> **Exercícios**
A. Reescreva o trecho do texto sobre o Fórum Internacional Tributário entre "O Brasil apresentou" e "e meio ambiente.", inclusive, trocando "especialistas" por "pesquisadores".
B. Prossiga com o texto sobre o Fórum Internacional Tributário a partir do ponto em que ele termina.

> **Texto fornecido**

Campo Grande (MS) – Auditores fiscais do Sindifisco-MS participaram da 1º edição do Fórum Internacional Tributário (FIT), em São Paulo e puderam ter contato com alternativas para aprimorar o sistema tributário brasileiro. Especialistas e estudiosos de 11 países, vindos de quatro continentes, participaram relatando os modelos de tributação de cada localidade.
O Brasil apresentou um estudo elaborado por mais de 40 especialistas, detalhando as falhas estruturais do modelo tributário nacional, em comparação com países desenvolvidos. Nomes de peso, como o economista irlandês Marc Morgan, trouxeram experiências para ajudar a apontar caminhos que possam tornar o sistema tributário brasileiro mais justo. Entre os assuntos tratados estão o sistema tributário europeu e dos BRICS (Brasil, Rússia, Índia, China e África do Sul), a experiência da América Latina, evasão, paraísos fiscais e meio ambiente.
De acordo com o presidente do Sindifisco-MS, auditor fiscal Ronaldo Vielmo, a troca de informações foi bastante enriquecedora, uma vez que palestrantes de diferentes nacionalidades puderam expor os modelos de sistemas tributários, com experiências que podem ser absorvidas pelo Brasil. Vielmo destaca o contato com os modelos de tributação de países desenvolvidos como a Suécia e Dinamarca, onde a contraprestação dos serviços públicos ocorre em níveis elevados.
“Eles têm uma alta carga tributária, mas também um retorno muito grande para a população. A característica interessante é que quem financia a prestação de serviço público por meio dos impostos é a classe média. Tributam a renda em nível maior e o consumo em menor escala. Isso ocorre também nos países da Europa. Então o que fica evidente é que esses países conseguiram se desenvolver adotando modelos onde paga mais quem tem mais, isto é, tributam mais a renda (tributação progressiva) do que o consumo (tributação regressiva)”, pontua.
O auditor fiscal de MS, José Auto Júnior, reforça que a experiência internacional mostra que o Brasil está na contramão do que é praticado em países mais desenvolvidos, com um sistema regressivo com carga excessiva sobre o consumo. “Nosso sistema é muito bom para isentar a renda dos ricos e muito perverso para tributar o pobre. Não dá para viver em um país taxando muito quem não consegue sequer consumir os bens necessários para sobrevivência, enquanto um percentual extremamente ínfimo da população praticamente não paga tributo. Com a mudança certa na calibragem tributária podemos ter resultados significativos no crescimento da economia”.

[Linhas de dados]
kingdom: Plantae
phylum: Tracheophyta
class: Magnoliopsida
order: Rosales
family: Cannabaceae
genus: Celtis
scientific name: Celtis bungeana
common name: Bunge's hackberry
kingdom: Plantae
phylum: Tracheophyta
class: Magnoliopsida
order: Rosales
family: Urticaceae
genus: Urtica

> **Respostas às tarefas**
A.
O Brasil apresentou um estudo elaborado por mais de 40 pesquisadores, detalhando as falhas estruturais do modelo tributário nacional, em comparação com países desenvolvidos. Nomes de peso, como o economista irlandês Marc Morgan, trouxeram experiências para ajudar a apontar caminhos que possam tornar o sistema tributário brasileiro mais justo. Entre os assuntos tratados estão o sistema tributário europeu e dos BRICS (Brasil, Rússia, Índia, China e África do Sul), a experiência da América Latina, evasão, paraísos fiscais e meio ambiente.

B.
Reforma
Para o auditor fiscal Bruno Gonzaga, ouvir a realidade dos diversos palestrantes foi importante pois possibilitou conhecer os pontos positivos e as dificuldades que cada modelo de tributação enfrenta. De acordo com Gonzaga, existe um movimento nacional dos integrantes do fisco pela reforma tributária no Brasil, por isso a elaboração do estudo brasileiro intitulado Reforma Tributária Solidária, liderado pela Federação Nacional do Fisco Estadual e Distrital (Fenafisco), Associação Nacional dos Auditores Fiscais da Receita Federal do Brasil (ANFIP) com a gestão executiva da Plataforma Política Social e apoio do Conselho Federal de Economia (Cofecon); Departamento Intersindical de Estatística e Estudos Socioeconômicos (Dieese); Fundação Friedrich Ebert Stiftung Brasil (FES); Instituto de Estudos Socciecoômicos (Inesc); Instituto de Justiça Fiscal (IJF) e Oxfam Brasil.
“O conteúdo é de muita importância para nós do fisco e para a sociedade como um todo. Trouxemos para o Estado um material com a proposta da reforma solidária porque acreditamos que tende a diminuir as desigualdades no Brasil. Para se ter uma ideia da importância do evento, devido ao ano eleitoral, houve palestra com os presidenciáveis para que pudéssemos conhecer as propostas de modelo tributário de cada um. O Congresso Nacional já está debatendo a reforma em suas comissões e por meio de audiências públicas. Então, essa é a oportunidade que temos de fazer realmente a tão aclamada justiça fiscal, garantindo a prestação dos serviços públicos à população brasileira”.
Desenvolvidos e em desenvolvimento
Um dos pontos mais debatidos pelos auditores que estiveram no evento é a relação entre tributação sobre renda e consumo. Pesquisa realizada pela Oxfam Brasil, com base em dados do ano de 2016 disponibilizados pela Receita Federal, mostra que brasileiros com rendimentos mensais superiores a 80 salários mínimos (R$ 63.040) têm isenção média de 66% de impostos, índice que pode alcançar 70% para rendimentos superiores a 320 salários mínimos mensais (R$ 252.160).
Já a isenção para a classe média (de três a 20 salários mínimos, ou seja, entre R$ 2.364 e R$ 15.760) é de 17%, baixando para 9% no caso de quem ganha entre um e três salários mínimos por mês (R$ 788 a R$ 2.364). A auditora fiscal da Receita Estadual de MS, Gigliola Lilian Decarli, frisa a palestra do professor da WP Carey School of Business, do estado do Arizona, o brasileiro Claudiney Pereira, que mostra que a tributação tem efeito direto na desigualdade social.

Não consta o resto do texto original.